> AUFGABE
Entnimm bitte dem Text über Krätzls Warnung vor Antijudaismus wortgetreu den Abschnitt, der mit den Worten beginnt, in denen „Krätzl warnt vor“ steht, und mit „jüdischen Wurzeln ein.“ schließt.

> AUSGEWÄHLTER AUSZUG
§ §

Krätzl warnt vor zunehmendem Antijudaismus

Der emeritierte Wiener Weihbischof Helmut Krätzl hat vor Antijudaismus in der österreichischen Gesellschaft gewarnt. Er mahnte eine vertiefte Auseinandersetzung der Christen mit ihren jüdischen Wurzeln ein.

Der Bischof äußerte sich im „Kathpress“-Interview anlässlich des 50-Jahr-Jubiläums der Verabschiedung der Konzilserklärung „Nostra aetate“ („In unserer Zeit“). Er hatte von 1962 bis 1965 als junger Priester im Dienst Kardinal Franz Königs in der Konzilsaula des Petersdoms als Stenograf den Verlauf des Konzils und die Diskussionen verfolgen können. „Nostra Aetate“ ist das erste offizielle Dokument der römisch-katholischen Kirche, in der die anderen Religionen positiv anerkannt werden. Das Kapitel über das Judentum ist das umfangreichste der Erklärung.

Antisemitismus im Steigen

Umfragen der vergangenen Jahre würden belegen, dass die Judenfeindlichkeit im Land - und darüber hinaus auch in Europa und weltweit - wieder im Steigen begriffen sei, gab sich Weihbischof Krätzl besorgt. Damit dürfe man sich nicht abfinden. Das zeigt für Krätzl zum einen, dass das seit dem zweiten Vatikanischen Konzil (1962-65) neue Verhältnisses zwischen Christen und Juden noch zu wenig in das allgemeine Kirchenbewusstsein eingedrungen sei.

§ §

> MATERIAL
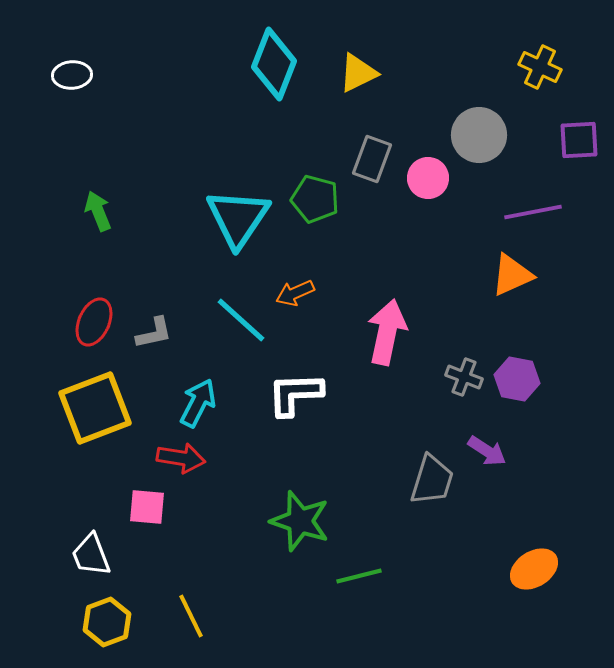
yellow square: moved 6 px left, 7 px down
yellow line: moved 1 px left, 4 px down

§ §

> ERWARTETE AUSGABE
Krätzl warnt vor zunehmendem Antijudaismus

Der emeritierte Wiener Weihbischof Helmut Krätzl hat vor Antijudaismus in der österreichischen Gesellschaft gewarnt. Er mahnte eine vertiefte Auseinandersetzung der Christen mit ihren jüdischen Wurzeln ein.